++++ Data records
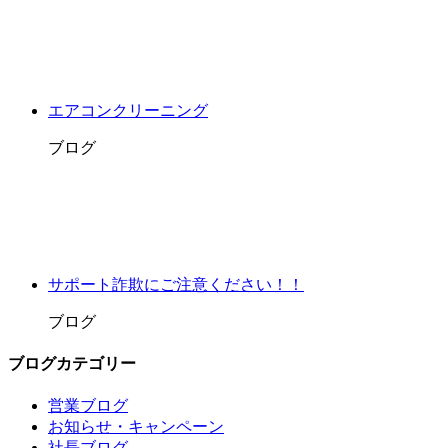
エアコンクリーニング
ブログ
サポート詐欺にご注意ください！！
ブログ
ブログカテゴリー
営業ブログ
お知らせ・キャンペーン
社長ブログ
++++++++
- Problem details -
Set down a word-for-word copy of the records, dropping any picture.

- Your response -
エアコンクリーニング
ブログ
サポート詐欺にご注意ください！！
ブログ
ブログカテゴリー
営業ブログ
お知らせ・キャンペーン
社長ブログ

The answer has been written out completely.